Work order:
Every line in the data below from the one containing "was grown and" down to the one containing "to 22 days after", both included, must be retyped exactly; no other line is to appear.

Items from a dataset:
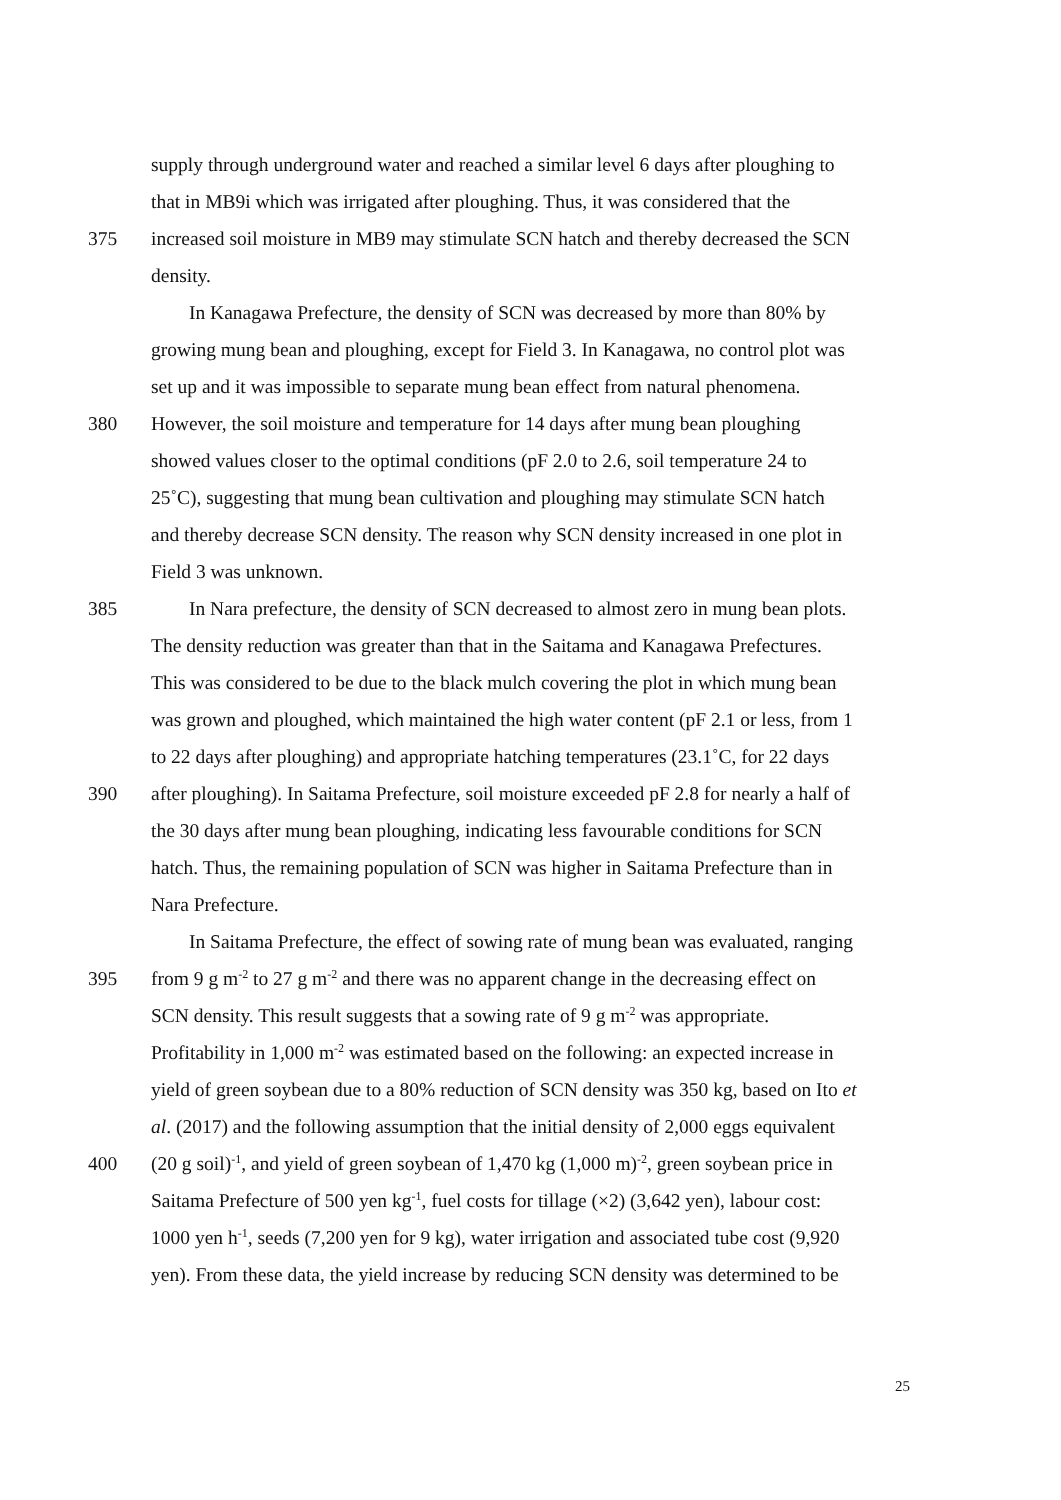supply through underground water and reached a similar level 6 days after ploughing to
that in MB9i which was irrigated after ploughing. Thus, it was considered that the
375 increased soil moisture in MB9 may stimulate SCN hatch and thereby decreased the SCN
density.
In Kanagawa Prefecture, the density of SCN was decreased by more than 80% by
growing mung bean and ploughing, except for Field 3. In Kanagawa, no control plot was
set up and it was impossible to separate mung bean effect from natural phenomena.
380 However, the soil moisture and temperature for 14 days after mung bean ploughing
showed values closer to the optimal conditions (pF 2.0 to 2.6, soil temperature 24 to
25˚C), suggesting that mung bean cultivation and ploughing may stimulate SCN hatch
and thereby decrease SCN density. The reason why SCN density increased in one plot in
Field 3 was unknown.
385 In Nara prefecture, the density of SCN decreased to almost zero in mung bean plots.
The density reduction was greater than that in the Saitama and Kanagawa Prefectures.
This was considered to be due to the black mulch covering the plot in which mung bean
was grown and ploughed, which maintained the high water content (pF 2.1 or less, from 1
to 22 days after ploughing) and appropriate hatching temperatures (23.1˚C, for 22 days
390 after ploughing). In Saitama Prefecture, soil moisture exceeded pF 2.8 for nearly a half of
the 30 days after mung bean ploughing, indicating less favourable conditions for SCN
hatch. Thus, the remaining population of SCN was higher in Saitama Prefecture than in
Nara Prefecture.
In Saitama Prefecture, the effect of sowing rate of mung bean was evaluated, ranging
395 from 9 g m<sup>-2</sup> to 27 g m<sup>-2</sup> and there was no apparent change in the decreasing effect on
SCN density. This result suggests that a sowing rate of 9 g m<sup>-2</sup> was appropriate.
Profitability in 1,000 m<sup>-2</sup> was estimated based on the following: an expected increase in
yield of green soybean due to a 80% reduction of SCN density was 350 kg, based on Ito et
al. (2017) and the following assumption that the initial density of 2,000 eggs equivalent
400 (20 g soil)<sup>-1</sup>, and yield of green soybean of 1,470 kg (1,000 m)<sup>-2</sup>, green soybean price in
Saitama Prefecture of 500 yen kg<sup>-1</sup>, fuel costs for tillage (×2) (3,642 yen), labour cost:
1000 yen h<sup>-1</sup>, seeds (7,200 yen for 9 kg), water irrigation and associated tube cost (9,920
yen). From these data, the yield increase by reducing SCN density was determined to be
25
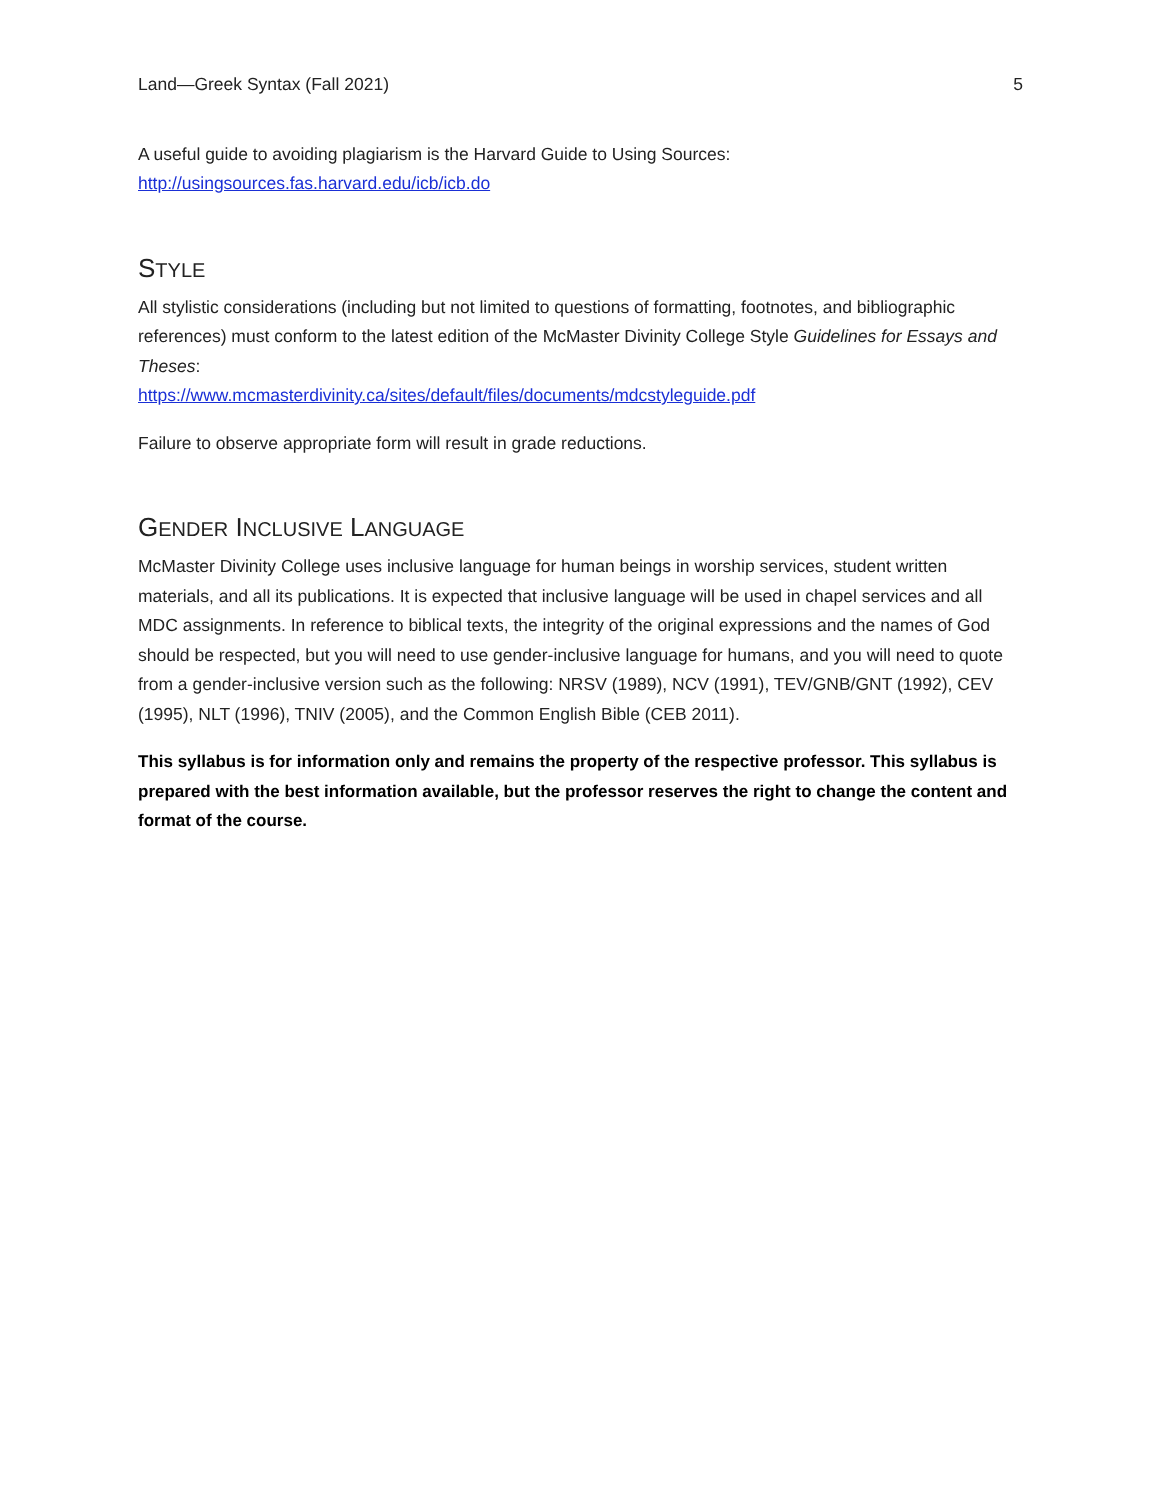Land—Greek Syntax (Fall 2021) 5
A useful guide to avoiding plagiarism is the Harvard Guide to Using Sources:
http://usingsources.fas.harvard.edu/icb/icb.do
STYLE
All stylistic considerations (including but not limited to questions of formatting, footnotes, and bibliographic references) must conform to the latest edition of the McMaster Divinity College Style Guidelines for Essays and Theses:
https://www.mcmasterdivinity.ca/sites/default/files/documents/mdcstyleguide.pdf
Failure to observe appropriate form will result in grade reductions.
GENDER INCLUSIVE LANGUAGE
McMaster Divinity College uses inclusive language for human beings in worship services, student written materials, and all its publications. It is expected that inclusive language will be used in chapel services and all MDC assignments. In reference to biblical texts, the integrity of the original expressions and the names of God should be respected, but you will need to use gender-inclusive language for humans, and you will need to quote from a gender-inclusive version such as the following: NRSV (1989), NCV (1991), TEV/GNB/GNT (1992), CEV (1995), NLT (1996), TNIV (2005), and the Common English Bible (CEB 2011).
This syllabus is for information only and remains the property of the respective professor. This syllabus is prepared with the best information available, but the professor reserves the right to change the content and format of the course.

Solution to the problem:
was grown and ploughed, which maintained the high water content (pF 2.1 or less, from 1
to 22 days after ploughing) and appropriate hatching temperatures (23.1˚C, for 22 days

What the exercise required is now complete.